Your task: Rewrite the lines below, substituting "Forside" for every occurrence of "Hjem" and keeping everything else the same. Omit the pictures from your answer.

Data entries
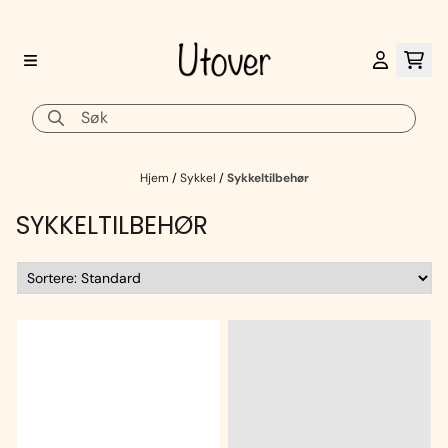
Hopp til innhold
Hjem
/
Sykkel
/
Sykkeltilbehør
SYKKELTILBEHØR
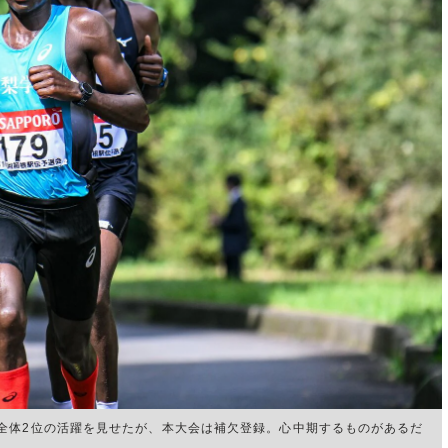
全体2位の活躍を見せたが、本大会は補欠登録。心中期するものがあるだ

Result of this task:
Hopp til innhold
Forside
/
Sykkel
/
Sykkeltilbehør
SYKKELTILBEHØR
全体2位の活躍を見せたが、本大会は補欠登録。心中期するものがあるだ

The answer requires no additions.